WORK REQUEST.
Could you copy the forum thread about the Izzo Alex eBay listing, word for word, between "## Muahahaha (Dec" and "(Feb 13, 2017)", inclusive?

# Izzo Alex ebay



## Muahahaha (Dec 20, 2016)

In Carlisle and for collection only. Starting bid is £50 and no reserve

https://www.ebay.co.uk/itm/Izzo-Alex-Coffee-Machine-Twin-Boiler/123506112201?ssPageName=STRK%3AMEBIDX%3AIT&_trksid=p2060353.m1438.l2649


----------



## MildredM (Feb 13, 2017)

https://coffeeforums.co.uk/showthread.php?15661-Posting-guidelines-for-eBay-links


----------



## slas111 (Mar 25, 2014)

Says it a dual boiler but it's a HX


----------



## Jp19810 (Apr 20, 2014)

Looks like it's gone - anyone on here bought it?


----------



## ashcroc (Oct 28, 2016)

Jp19810 said:


> Looks like it's gone - anyone on here bought it?


It's been relisted correctly as a HX


----------



## Jp19810 (Apr 20, 2014)

That one has also ended!


----------



## slas111 (Mar 25, 2014)

MATERIAL SUPPLIED.

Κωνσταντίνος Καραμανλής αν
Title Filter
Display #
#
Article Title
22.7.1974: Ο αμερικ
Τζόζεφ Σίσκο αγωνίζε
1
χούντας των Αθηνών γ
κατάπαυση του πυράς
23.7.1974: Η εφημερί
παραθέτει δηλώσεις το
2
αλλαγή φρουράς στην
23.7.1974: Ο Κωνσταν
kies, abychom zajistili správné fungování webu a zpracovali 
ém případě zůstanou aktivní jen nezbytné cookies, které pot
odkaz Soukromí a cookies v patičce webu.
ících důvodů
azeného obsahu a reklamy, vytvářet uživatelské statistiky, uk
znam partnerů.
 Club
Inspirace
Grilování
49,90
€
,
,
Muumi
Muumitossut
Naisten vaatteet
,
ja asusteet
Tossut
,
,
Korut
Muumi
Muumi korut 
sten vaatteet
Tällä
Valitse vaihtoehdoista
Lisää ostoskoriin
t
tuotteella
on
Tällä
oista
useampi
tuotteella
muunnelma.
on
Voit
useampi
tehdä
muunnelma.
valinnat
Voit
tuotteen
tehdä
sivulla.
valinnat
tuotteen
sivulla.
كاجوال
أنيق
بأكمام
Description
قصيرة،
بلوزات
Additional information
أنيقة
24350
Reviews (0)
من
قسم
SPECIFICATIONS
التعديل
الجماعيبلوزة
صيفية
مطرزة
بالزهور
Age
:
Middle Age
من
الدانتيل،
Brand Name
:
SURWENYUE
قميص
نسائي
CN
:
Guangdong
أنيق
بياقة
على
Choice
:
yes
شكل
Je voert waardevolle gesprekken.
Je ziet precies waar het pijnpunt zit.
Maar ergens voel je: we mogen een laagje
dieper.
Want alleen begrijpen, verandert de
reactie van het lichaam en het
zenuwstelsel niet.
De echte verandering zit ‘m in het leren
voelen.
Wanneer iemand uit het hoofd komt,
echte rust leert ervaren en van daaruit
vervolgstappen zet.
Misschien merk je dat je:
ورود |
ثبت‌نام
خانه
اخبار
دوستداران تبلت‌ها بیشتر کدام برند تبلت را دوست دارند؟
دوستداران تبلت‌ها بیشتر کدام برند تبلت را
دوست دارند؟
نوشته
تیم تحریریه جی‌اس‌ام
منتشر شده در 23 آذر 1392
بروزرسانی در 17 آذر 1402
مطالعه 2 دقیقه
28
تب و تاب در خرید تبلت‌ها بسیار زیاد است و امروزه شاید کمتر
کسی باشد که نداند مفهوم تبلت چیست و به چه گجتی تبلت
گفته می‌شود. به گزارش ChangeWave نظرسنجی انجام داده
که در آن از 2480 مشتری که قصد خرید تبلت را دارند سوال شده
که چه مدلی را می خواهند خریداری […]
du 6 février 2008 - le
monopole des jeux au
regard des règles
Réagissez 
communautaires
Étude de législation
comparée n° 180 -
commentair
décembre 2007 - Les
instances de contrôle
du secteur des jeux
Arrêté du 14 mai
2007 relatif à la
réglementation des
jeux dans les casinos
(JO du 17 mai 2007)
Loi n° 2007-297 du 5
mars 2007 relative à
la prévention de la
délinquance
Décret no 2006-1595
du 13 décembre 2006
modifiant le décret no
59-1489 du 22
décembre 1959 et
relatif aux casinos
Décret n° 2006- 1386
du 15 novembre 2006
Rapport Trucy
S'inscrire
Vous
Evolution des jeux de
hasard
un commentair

FINISHED EXERCISE.
## Muahahaha (Dec 20, 2016)

In Carlisle and for collection only. Starting bid is £50 and no reserve

https://www.ebay.co.uk/itm/Izzo-Alex-Coffee-Machine-Twin-Boiler/123506112201?ssPageName=STRK%3AMEBIDX%3AIT&_trksid=p2060353.m1438.l2649


----------



## MildredM (Feb 13, 2017)